The experiments provide the most detailed images to date of the universe when it was only about 300,000 years old, says Turner. Before that, the universe was so hot that atoms and electrons were separate. Matter and photons were tightly coupled because the photons, relentlessly bouncing back and forth between electrons, couldn’t travel freely.

It’s in this bizarre environment that the cosmos’ primal sounds were generated and left their imprints on the matter-bound photons. Whenever gravity caused matter to compress, the pressure exerted by the trapped photons offered resistance. The tug-of-war between gravity and radiation pressure generated acoustic oscillations, which are regions of higher and lower pressure that have the same form as sound waves.
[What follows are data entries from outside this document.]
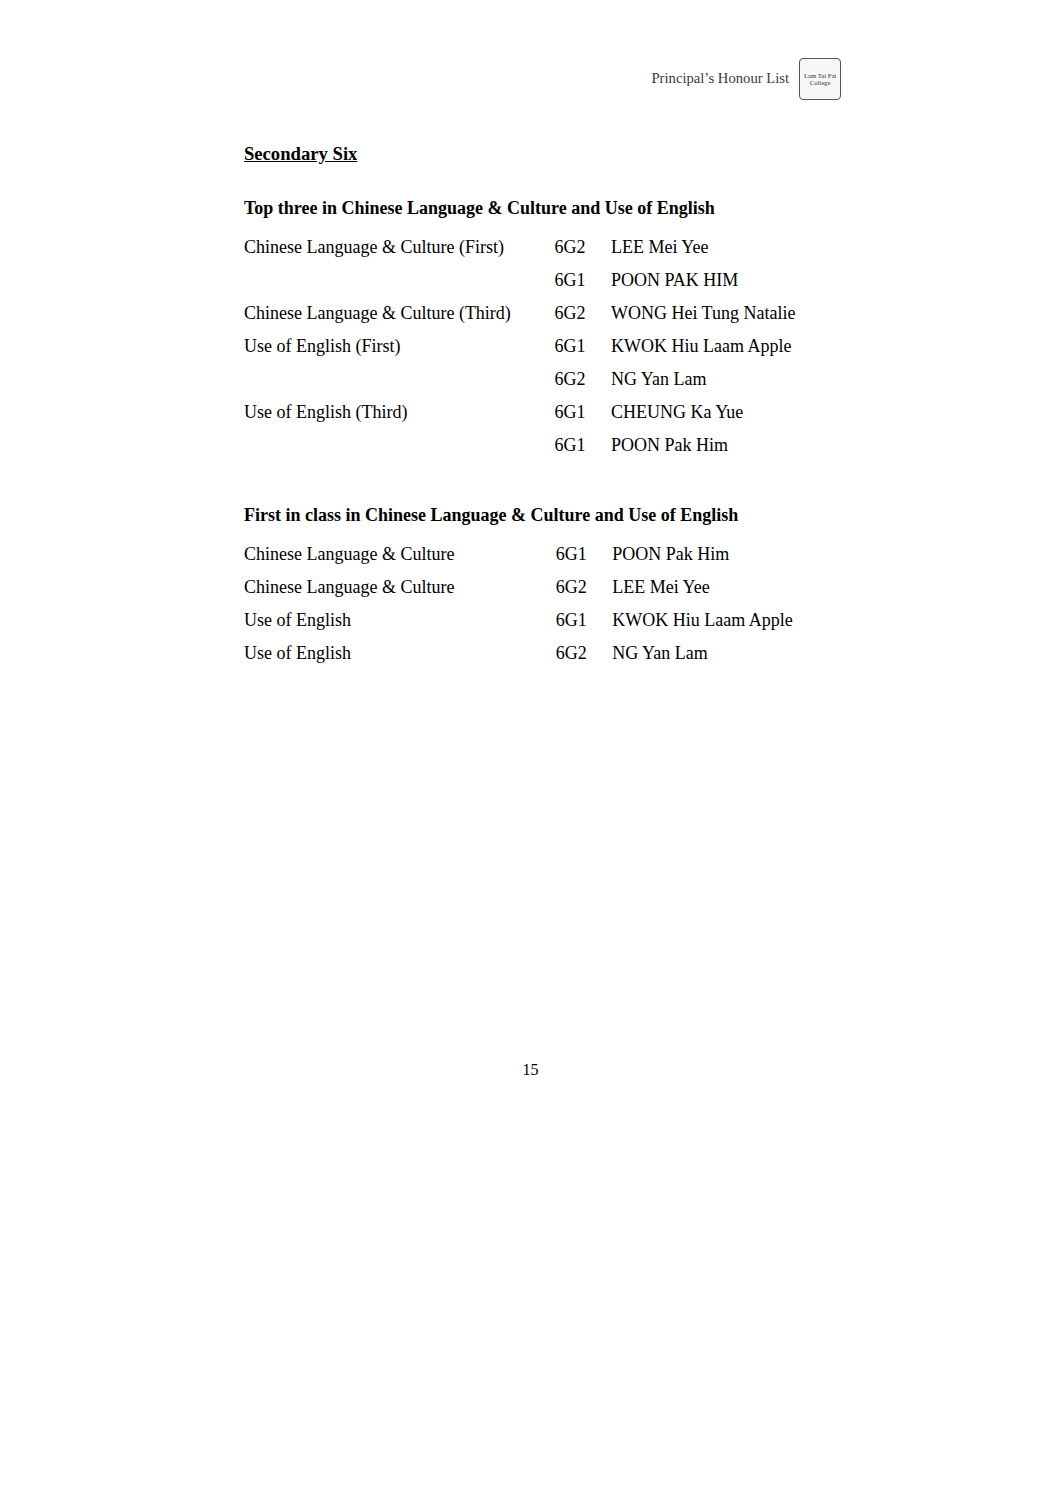Principal’s Honour List
Lam Tai Fai College
Secondary Six
Top three in Chinese Language & Culture and Use of English
| Chinese Language & Culture (First) | 6G2 | LEE Mei Yee |
| | 6G1 | POON PAK HIM |
| Chinese Language & Culture (Third) | 6G2 | WONG Hei Tung Natalie |
| Use of English (First) | 6G1 | KWOK Hiu Laam Apple |
| | 6G2 | NG Yan Lam |
| Use of English (Third) | 6G1 | CHEUNG Ka Yue |
| | 6G1 | POON Pak Him |
First in class in Chinese Language & Culture and Use of English
| Chinese Language & Culture | 6G1 | POON Pak Him |
| Chinese Language & Culture | 6G2 | LEE Mei Yee |
| Use of English | 6G1 | KWOK Hiu Laam Apple |
| Use of English | 6G2 | NG Yan Lam |
15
Inflation theory predicts that these sound waves would be generated at a variety of wavelengths.

Within these acoustic waves, regions of higher pressure raised the temperature of the photons ever so slightly, while expansion created lower-pressure regions that reduced it. The result was tiny hot and cold spots within a sea of otherwise uniform radiation. After 300,000 years, the cosmos cooled enough for electrons and protons to combine into atoms. Photons, which aren’t scattered as easily by atoms as by electrons, suddenly could stream freely into space. Billions of years later, they provide a freeze-frame snapshot of the early universe.

In 1992, the Cosmic Background Explorer (COBE) satellite became the first detector to observe the tiny temperature fluctuations in the microwave background. But COBE didn’t have sufficient resolution to discern the small patches of sky over which the temperature variations were greatest.

Last year, an analysis of a small amount of data collected during BOOMERANG’s 1998 flight — as well as data gathered by another balloon experiment, MAXIMA (Millimeter Anisotropy Experiment Imaging Array) — confirmed that the first peak in the early universe’s temperature variation occurred on the same spatial scale predicted by inflation theory (SN: 6/3/00, p. 363).

If that theory were correct, the peak in temperature fluctuations found by BOOMERANG and MAXIMA would be one of many. In particular, it would correspond to the longest sound wave that could fit within the universe when it was 300,000 years old. The data presented last year didn’t harbor clear signs of other peaks, however. Their discovery was like finding a lone musical note without a single overtone.

Now, the cosmic symphony is beginning to be heard. With most of the BOOMERANG data analyzed, Lange says that he and his colleagues, who include C. Barth Netterfield of the University of Toronto and John Ruhl of the University of California, Santa Barbara, see a second peak and even the hint of a third. The DASI team, which includes collaborators from the California Institute of Technology in Pasadena and the University of California, Berkeley, has found similar evidence.

At press time, the researchers were slated to present their findings on April 29 at a meeting of the American Physical Society in Washington, D.C.

Finding additional peaks not only supports the inflation model but also offers critical information on the composition of the universe. The ratio of the second peak to the first, for instance, yields the density of ordinary matter, or baryons, in the cosmos. The answer to that simple calculation is bolstering the case for a universe dominated by extraordinary forms of matter.

Carlstrom’s team estimates that the density of baryons can account for only about 4.5 percent of all matter. The rest must be dark, invisible material, as indicated by a variety of other studies. Moreover, says Carlstrom, the baryon density indicated by DASI is “bang on” with the number obtained by measuring the amount of the hydrogen isotope deuterium — a sensitive indicator of the overall density of ordinary matter — forged in the Big Bang. Lange says that his team’s results are “consistent” with the DASI team’s findings.

“We are in the midst of the most exciting period ever in cosmology,” says Turner. “And it’s only going to get better.”